CHAPTER VII Summary
SINCE the earlier pages of this book were written, Hitler has invaded Scandinavia, the Low Countries and France.
The activities of Nazi agents in Norway and the Low Countries have caused all the Balkan countries to tighten up their regulations on foreigners and especially on Germans. There is no doubt that many a potential 'Quisling' has been rendered innocuous by these measures. But the 'Quislings' on diplomatic passports will remain and, until the Balkan countries feel strong enough to curb the activities of these Nazi 'diplomats,' there will always be danger for them from within in the event of Nazi, Russian, or Italian aggression.
Italy, whose ambiguous policy and the apprehensions it inspires have been a potent contribution to the lack of Balkan unity, seems at the time of writing likely to decide one way or the other whether she shall remain neutral or fight with the Nazis.

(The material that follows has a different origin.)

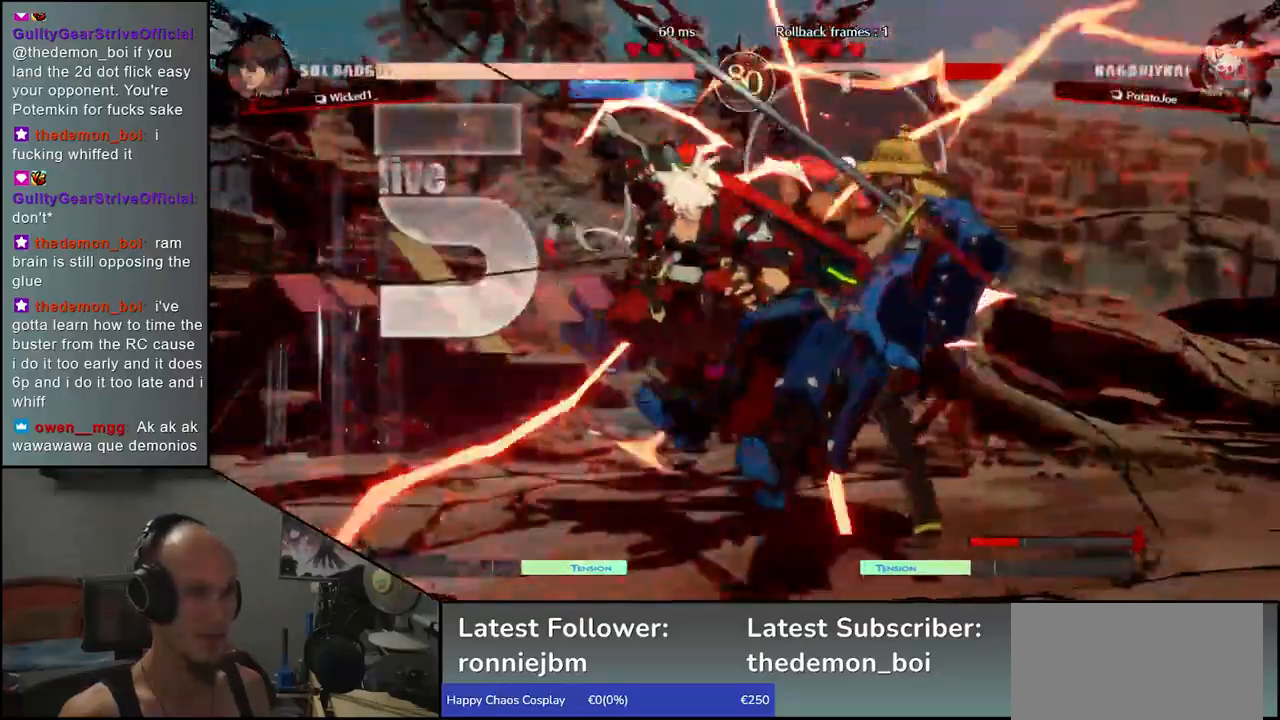
{"buttons": [], "left_stick": "right", "events": []}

Clarification of Italy's attitude will come with relief to most Balkan States. Like Britain, they want to know where they stand and, with the fear of Italian aggression, especially as regards Greece and Yugoslavia, removed, the Balkan countries would be in a much stronger position for resisting exorbitant Nazi demands, such as have been whispered for control of the Danube, etc.
Nazi Germany will remain, however, the chief preoccupation of the Balkan countries.
So long as fear of Nazi military and especially air power exists, the Allies' prospects of inducing the Balkan countries to cease trading with Germany are not bright. They will not lay their towns open to devastation from the air, and there is nothing so far in the Allies' campaigns to make them believe that Nazi air might can be successfully challenged.
A great deal can, of course, be achieved without decisive Allied air superiority. We could purchase much of the exportable surpluses of the Balkan countries and make the task for Nazi purchasers more difficult. By supplying the Balkans with the anti-aircraft guns they so badly need, they will feel more confident of their powers to save their towns and country-side from destruction and possibly manage to preserve some aerodromes intact for use by Allied 'planes if they are the victims of aggression.
The supply of anti-aircraft equipment is, in the opinion of many observers, a far better investment for the Allies in the Balkans than supplying aircraft, for the maintenance of which the Balkan countries have not the necessary industrial plant, and many of which would doubtless be destroyed on the ground in the opening hours of attack, thanks to the excellent sabotage and espionage system of the Nazis.
The Allied armies in the Near East are also a good Allied investment. One could wish them nearer to Germany's frontiers, but the Allies are in that unfortunate position of being forced to wait until Germany violates neutrality before they can act themselves.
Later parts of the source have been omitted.